Corollary 7.3.1.18. Let $U: \operatorname{\mathcal{E}}\rightarrow \operatorname{\mathcal{C}}$ be a cocartesian fibration of small simplicial sets and let $\operatorname{Tr}_{ \operatorname{\mathcal{E}}/ \operatorname{\mathcal{C}}}: \operatorname{\mathcal{C}}\rightarrow \operatorname{\mathcal{QC}}$ be a covariant transport representation for $U$. Then the diagram $\operatorname{Tr}_{ \operatorname{\mathcal{E}}/ \operatorname{\mathcal{C}}}$ has a limit in the $\infty$-category $\operatorname{\mathcal{QC}}$, given by the $\infty$-category $\operatorname{Fun}_{ / \operatorname{\mathcal{C}}}^{\operatorname{CCart}}( \operatorname{\mathcal{C}}, \operatorname{\mathcal{E}})$ of cocartesian sections of $U$.
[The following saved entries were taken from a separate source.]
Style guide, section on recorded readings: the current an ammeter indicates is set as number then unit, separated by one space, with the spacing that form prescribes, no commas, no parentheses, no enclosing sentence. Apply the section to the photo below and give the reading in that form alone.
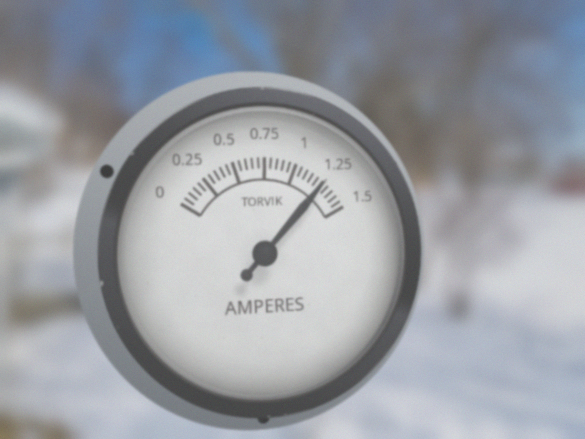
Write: 1.25 A
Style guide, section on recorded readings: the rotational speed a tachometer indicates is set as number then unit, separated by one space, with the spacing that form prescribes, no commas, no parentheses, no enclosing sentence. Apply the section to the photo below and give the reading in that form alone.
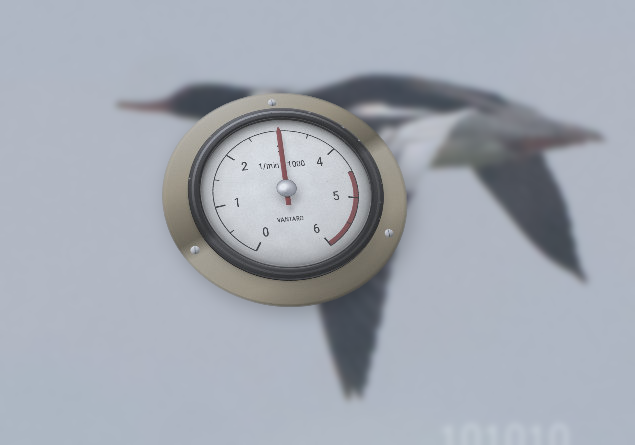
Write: 3000 rpm
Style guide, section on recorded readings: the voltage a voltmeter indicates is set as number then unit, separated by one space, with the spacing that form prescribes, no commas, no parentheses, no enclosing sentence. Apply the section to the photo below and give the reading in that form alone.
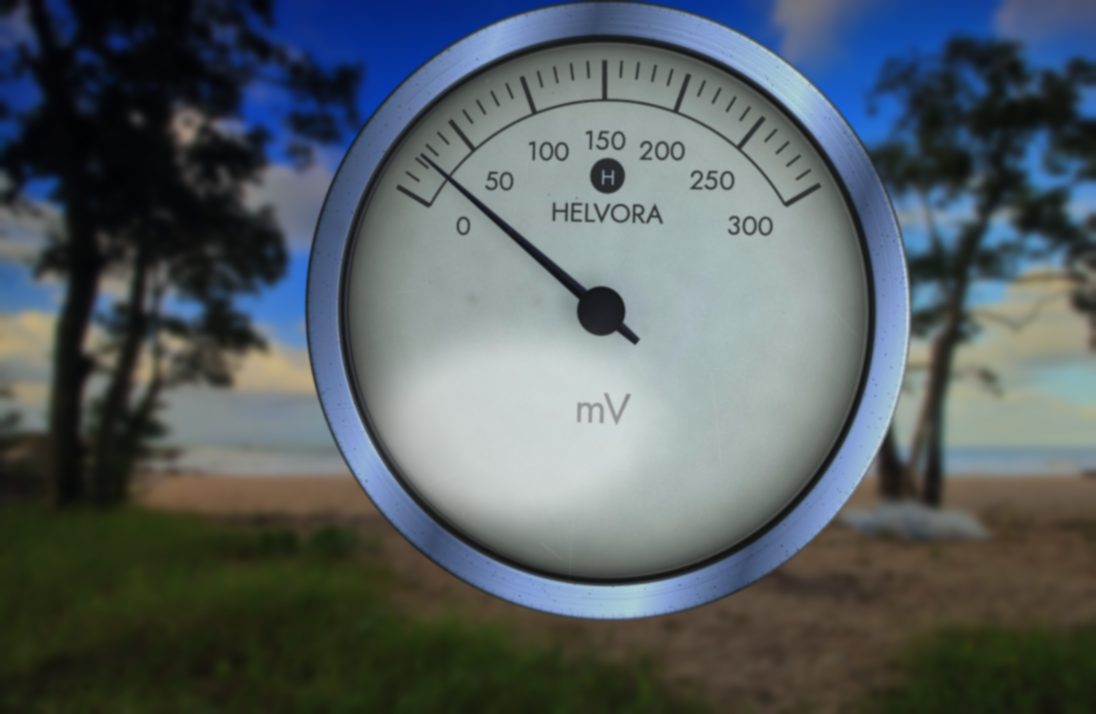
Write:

Proof. Using Proposition 7.3.1.16 (and Remark 7.3.1.17), we see that there exists a pullback diagram of small simplicial sets

$\xymatrix@R =50pt@C=50pt{ \operatorname{\mathcal{E}}\ar [d]^{U} \ar [r] & \overline{\operatorname{\mathcal{E}}} \ar [d]^{ \overline{U} } \\ \operatorname{\mathcal{C}}\ar [r] & \operatorname{\mathcal{C}}^{\triangleleft }, }$

where $\overline{U}$ is a cocartesian fibration and the restriction map $\operatorname{Fun}_{ / \operatorname{\mathcal{C}}^{\triangleleft } }^{\operatorname{CCart}}( \operatorname{\mathcal{C}}^{\triangleleft }, \overline{\operatorname{\mathcal{E}}} ) \rightarrow \operatorname{Fun}_{ / \operatorname{\mathcal{C}}}^{\operatorname{CCart}}( \operatorname{\mathcal{C}}, \operatorname{\mathcal{E}})$ is a trivial Kan fibration. Using Corollary 5.6.2.9, we can extend $\operatorname{Tr}_{ \operatorname{\mathcal{E}}/ \operatorname{\mathcal{C}}}$ to a diagram $\operatorname{Tr}_{ \overline{\operatorname{\mathcal{E}}} / \operatorname{\mathcal{C}}^{\triangleleft } }: \operatorname{\mathcal{C}}^{\triangleleft } \rightarrow \operatorname{\mathcal{QC}}$ which is a covariant transport representation for $\overline{U}$. Let ${\bf 0}$ denote the cone point of $\operatorname{\mathcal{C}}^{\triangleleft }$. It follows from Theorem 7.3.1.8 that $\operatorname{Tr}_{ \overline{\operatorname{\mathcal{E}}} / \operatorname{\mathcal{C}}^{\triangleleft } }$ is a limit diagram in the $\infty$-category $\operatorname{\mathcal{QC}}$, and therefore exhibits the $\infty$-category $\operatorname{Tr}_{ \overline{\operatorname{\mathcal{E}}} / \operatorname{\mathcal{C}}^{\triangleleft } }( {\bf 0} ) \simeq \overline{\operatorname{\mathcal{E}}}_{ {\bf 0} }$ as a limit of the diagram $\operatorname{Tr}_{\operatorname{\mathcal{E}}/\operatorname{\mathcal{C}}}$. Using Remark 7.3.1.15, we see that covariant diffraction supplies an equivalence of $\infty$-categories $\overline{\operatorname{\mathcal{E}}}_{ {\bf 0} } \rightarrow \operatorname{Fun}_{ / \operatorname{\mathcal{C}}}^{\operatorname{CCart}}( \operatorname{\mathcal{C}}, \operatorname{\mathcal{E}})$, so that $\operatorname{Fun}_{ / \operatorname{\mathcal{C}}}^{\operatorname{CCart}}( \operatorname{\mathcal{C}}, \operatorname{\mathcal{E}})$ is also a limit of the diagram $\operatorname{Tr}_{\operatorname{\mathcal{E}}/\operatorname{\mathcal{C}}}$ (Proposition 7.1.1.11). $\square$

Corollary 7.3.1.19. Let $\operatorname{\mathcal{C}}$ be a small simplicial set and let $\mathscr {F}: \operatorname{\mathcal{C}}\rightarrow \operatorname{\mathcal{QC}}$ be a diagram in the $\infty$-category $\operatorname{\mathcal{QC}}$. Then the $\infty$-category of cocartesian sections $\operatorname{Fun}_{ /\operatorname{\mathcal{C}}}^{\operatorname{CCart}}( \operatorname{\mathcal{C}}, \int _{\operatorname{\mathcal{C}}} \mathscr {F} )$ is a limit of the diagram $\mathscr {F}$.

Proof. Apply Corollary 7.3.1.18 to the cocartesian fibration $U: \int _{\operatorname{\mathcal{C}}} \mathscr {F} \rightarrow \operatorname{\mathcal{C}}$. $\square$

Corollary 7.3.1.20. The $\infty$-category $\operatorname{\mathcal{QC}}$ admits small limits.